I spoke with Charlie about his trip, and got a little more info on Uzbek cuisine, but if you’d like to learn more, I implore you to check out the event on the 12th. (Full details below.)
When were you in Uzbekistan, and for how long? Which areas did you visit?
I went to Uzbekistan in 1993. My home base was Tashkent, largest city on the old Southern Silk Road, and I visited the high, mountain-ringed Ferghana Valley, which was on the Northern Silk Road; Samarkand, Tamerlane’s capital, famous for its architecture and breads; and Bukhara, mostly Persian-speaking, formerly the home of an ancient Jewish colony.
How would you describe Uzbekistani cuisine, in a nutshell?

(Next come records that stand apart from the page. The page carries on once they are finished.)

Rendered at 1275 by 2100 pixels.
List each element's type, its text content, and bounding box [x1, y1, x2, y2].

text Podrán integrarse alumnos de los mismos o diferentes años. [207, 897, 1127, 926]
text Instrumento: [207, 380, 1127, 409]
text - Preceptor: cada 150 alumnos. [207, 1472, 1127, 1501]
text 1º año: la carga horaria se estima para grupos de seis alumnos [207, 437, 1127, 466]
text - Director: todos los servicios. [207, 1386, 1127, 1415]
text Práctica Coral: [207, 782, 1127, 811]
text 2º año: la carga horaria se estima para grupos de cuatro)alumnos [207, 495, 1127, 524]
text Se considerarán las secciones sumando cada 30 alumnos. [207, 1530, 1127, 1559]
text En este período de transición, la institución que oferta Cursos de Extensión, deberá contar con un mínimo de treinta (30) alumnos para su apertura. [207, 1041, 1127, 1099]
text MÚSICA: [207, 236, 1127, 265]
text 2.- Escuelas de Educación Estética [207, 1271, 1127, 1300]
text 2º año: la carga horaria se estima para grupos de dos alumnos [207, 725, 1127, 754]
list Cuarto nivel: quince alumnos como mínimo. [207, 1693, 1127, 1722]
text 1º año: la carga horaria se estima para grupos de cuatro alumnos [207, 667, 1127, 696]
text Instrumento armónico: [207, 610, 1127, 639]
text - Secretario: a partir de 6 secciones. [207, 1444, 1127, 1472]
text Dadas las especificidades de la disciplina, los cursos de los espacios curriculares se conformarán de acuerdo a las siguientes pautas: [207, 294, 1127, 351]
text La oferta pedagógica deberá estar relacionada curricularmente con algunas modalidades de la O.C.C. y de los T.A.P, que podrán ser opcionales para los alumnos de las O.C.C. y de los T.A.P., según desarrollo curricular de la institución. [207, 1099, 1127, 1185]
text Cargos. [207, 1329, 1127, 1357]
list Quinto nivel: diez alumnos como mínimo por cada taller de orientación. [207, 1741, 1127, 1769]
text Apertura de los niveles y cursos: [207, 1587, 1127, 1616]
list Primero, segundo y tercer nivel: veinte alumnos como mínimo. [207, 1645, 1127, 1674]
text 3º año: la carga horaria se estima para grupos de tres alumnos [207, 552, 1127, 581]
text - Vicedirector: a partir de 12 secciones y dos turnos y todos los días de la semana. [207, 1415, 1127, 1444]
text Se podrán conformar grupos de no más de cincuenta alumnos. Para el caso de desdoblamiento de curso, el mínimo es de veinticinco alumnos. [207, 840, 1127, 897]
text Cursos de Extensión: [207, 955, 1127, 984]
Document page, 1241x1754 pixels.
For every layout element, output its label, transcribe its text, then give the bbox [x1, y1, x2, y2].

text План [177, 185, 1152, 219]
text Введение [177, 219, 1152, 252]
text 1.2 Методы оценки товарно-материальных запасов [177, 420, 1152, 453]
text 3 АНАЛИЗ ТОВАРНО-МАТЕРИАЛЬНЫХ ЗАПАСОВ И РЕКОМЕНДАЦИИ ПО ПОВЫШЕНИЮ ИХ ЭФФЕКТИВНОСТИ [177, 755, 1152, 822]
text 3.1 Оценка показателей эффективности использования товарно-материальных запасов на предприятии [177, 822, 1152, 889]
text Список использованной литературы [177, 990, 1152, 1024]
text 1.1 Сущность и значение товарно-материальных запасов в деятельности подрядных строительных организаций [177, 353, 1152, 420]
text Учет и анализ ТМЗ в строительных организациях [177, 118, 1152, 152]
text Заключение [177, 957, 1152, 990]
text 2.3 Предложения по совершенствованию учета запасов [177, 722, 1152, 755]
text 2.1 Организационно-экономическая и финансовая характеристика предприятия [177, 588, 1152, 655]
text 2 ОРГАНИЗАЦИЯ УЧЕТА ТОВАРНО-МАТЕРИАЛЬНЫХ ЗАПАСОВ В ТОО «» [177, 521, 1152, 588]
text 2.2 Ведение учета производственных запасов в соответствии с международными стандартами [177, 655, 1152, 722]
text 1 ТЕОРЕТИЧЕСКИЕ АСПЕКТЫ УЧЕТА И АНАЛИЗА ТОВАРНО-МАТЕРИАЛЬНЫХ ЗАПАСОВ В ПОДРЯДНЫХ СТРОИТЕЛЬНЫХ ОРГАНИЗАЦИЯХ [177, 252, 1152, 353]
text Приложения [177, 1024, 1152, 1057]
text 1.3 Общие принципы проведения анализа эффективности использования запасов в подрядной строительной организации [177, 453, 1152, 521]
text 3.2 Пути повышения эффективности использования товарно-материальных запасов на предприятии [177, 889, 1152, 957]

Uzbek cuisine is a fusion of medieval Persian cuisine (tandoor breads, a particular hearty style of pilaf), nomadic Turkish elements (flatbreads, noodles, dairy products) and more recent elements from China (Turkic- and Chinese-speaking Muslim refugees brought their cuisine when they fled Xinjiang in the 1870s). The Chinese dishes are rather like dim sum, only made with (of course) lamb instead of pork and adapted to Central Asian tastes. Stalin moved a lot of Koreans to Uzbekistan because he considered them a security risk, and as a result, kimchi is now part of the Uzbek diet.
Any representative restaurants or markets you can recommend in the L.A. area?
We do not have a substantial Uzbek community in Los Angeles so I don’t know of any markets that have Uzbek foods for sale; some Russian delis may have a few things. The EuroAsia restaurant in Encino offers a number of Uzbek dishes as well as Russian food.
What most surprised you about the country and cuisine while you were there?
I can’t say. Maybe how much I liked horsemeat sausage, maybe how tasty Central Asian lamb fat is (it doesn’t stick to the roof of your mouth like the lamb fat we’re familiar with).
Or maybe it was Tamerlane’s tomb. He was buried, at his order, near his spiritual teacher. While they were excavating to build the grand mausoleum in Samarkand, they found the grave of an unknown person but it was marked with a horsetail hung from the top of a pole, a Central Asian sign of honor, so they included it in the mausoleum, horsetail flag and all. The pole has been replaced twice over the centuries, but it’s still the same horsetail.
Dish or item you had that you miss most/wish you could find here?
I wish I knew a place to get devzira, the red rice of the Ferghana Valley. When the founder of the Moghul Dynasty left Uzbekistan and conquered India, he brought with him a taste for it, and we know that the emperor Akbar imported devzira for the royal kitchens.
Charles Perry’s 2013 Lecture – Eating My Way Across Uzbekistan
Saturday, January 12, 10:30 a.m., FREE
Mark Taper Auditorium, Central Library, 630 W 5th St., Los Angeles
An Uzbek-themed dinner will follow at EuroAsia in Encino on Tuesday, January 15. You must be a member to attend. (Dues start at $25 per year.)